Nicole Kidman's updated Joanna is a negative stereotype of an overly ambitious, non-maternal career woman. Her best friend Bobbie, who was quirky and fun in the original, is played by Bette Midler as hilarious but also dark and bitter. The re-make adds a new gay character who is predictably neurotic and sarcastic. All three newcomers to Stepford are taking anti-anxiety or anti-depressant pills implying there is something inherently unhappy in their career-obsessed lives.
It's no longer so unusual to portray a woman as wanting to do something interesting with her remaining years, of course, so it may be natural that the remake would change Joanna's character. But why make her into a career-obsessed harridan?
This is what we do with many sociological and political problems, and especially those that have to do with women's roles. You're either one thing or the other, either a mother or a careerist, either a good girl or a bitch, either a virgin or a whore, either a madonna or a witch and so on. Once the problem has been reframed in this rigid two-extremes way, we then continue to decide which extreme end-point each woman should be placed at.

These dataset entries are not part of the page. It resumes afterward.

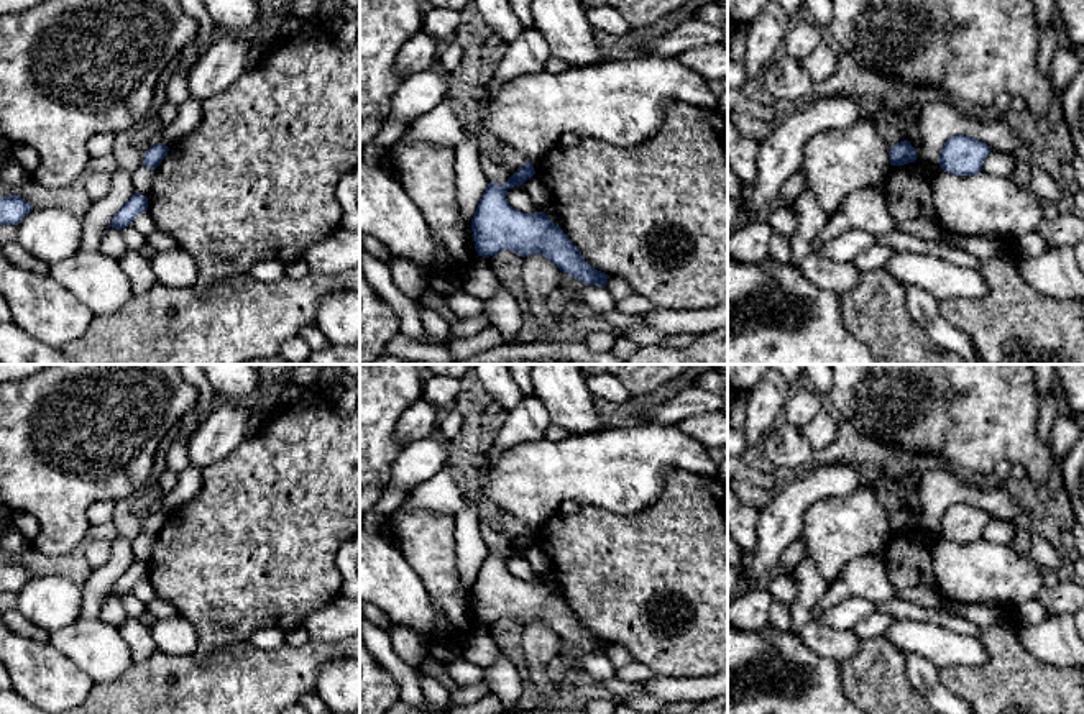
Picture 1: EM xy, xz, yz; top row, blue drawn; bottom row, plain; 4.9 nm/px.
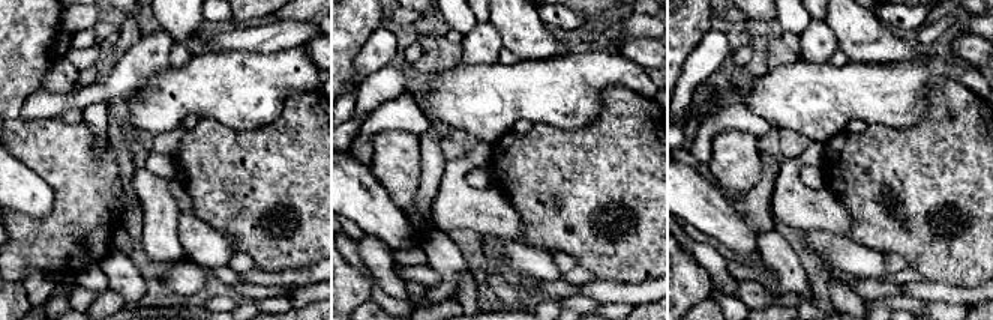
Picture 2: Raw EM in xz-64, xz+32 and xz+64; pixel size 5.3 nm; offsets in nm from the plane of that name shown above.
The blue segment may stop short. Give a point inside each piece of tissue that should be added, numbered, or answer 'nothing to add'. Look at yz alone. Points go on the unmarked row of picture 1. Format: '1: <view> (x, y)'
nothing to add

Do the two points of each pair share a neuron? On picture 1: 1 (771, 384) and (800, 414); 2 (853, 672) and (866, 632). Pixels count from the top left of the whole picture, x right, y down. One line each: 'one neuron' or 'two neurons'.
1: two neurons
2: two neurons

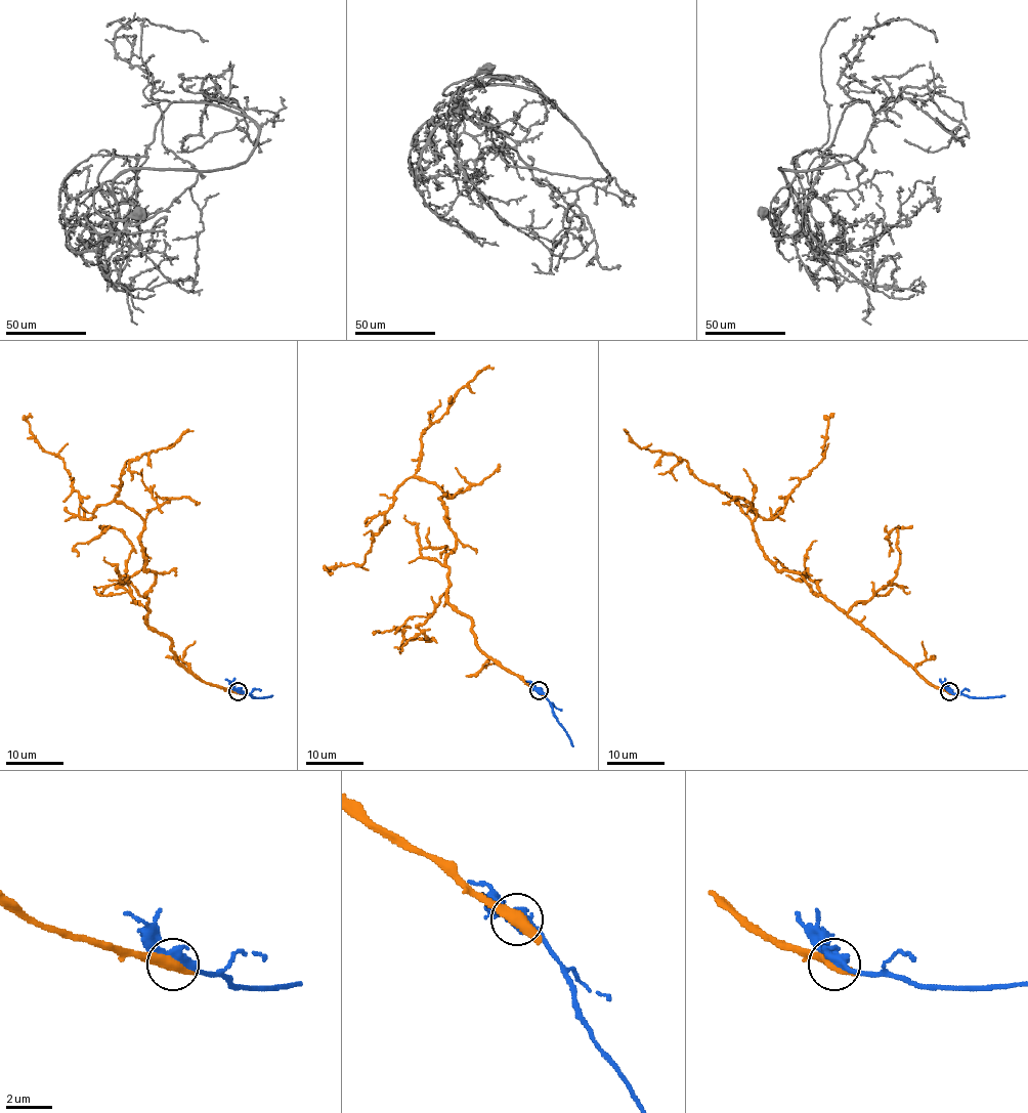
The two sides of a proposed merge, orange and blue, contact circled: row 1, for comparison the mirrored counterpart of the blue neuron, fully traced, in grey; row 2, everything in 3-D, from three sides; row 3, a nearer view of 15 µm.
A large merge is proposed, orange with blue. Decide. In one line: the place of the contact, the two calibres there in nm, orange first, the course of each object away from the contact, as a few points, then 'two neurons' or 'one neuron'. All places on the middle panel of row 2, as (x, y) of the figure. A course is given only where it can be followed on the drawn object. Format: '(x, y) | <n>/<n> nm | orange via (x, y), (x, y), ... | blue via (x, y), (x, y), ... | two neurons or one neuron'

A failed attempt, from the beginning, but there is a good reason why this false dualism is so religiously practised: it makes women's choices into zero-sum games and serves to keep women apart from each other as a social or political force. Zero-sum games are those situations where winning for one person or group by necessity means losing for the others; like deciding on how to divide a chunk of strawberry-and-cream cake between two greedy eaters. But not all social or political situations actually resemble zero-sum games. In many all parties can be winners at the same time. The way we Stepfordize women's choices makes this possibility disappear from public debate, makes the debate take the form of an either-or argument and threatens to turn it into another version of wars among women.
In the real world most people are complicated creatures and want to have both water and bread, both love and work. That's why career harridans and Stepford wives are not real and shouldn't be placed in front of us as somehow the only two choices. This is utter rubbish. But it's clever rubbish, as evidenced by the fact that we talk about this silly stuff and silly movies that contain it, rather than about how to make work and home both feasible for all individuals who need and/or desire them.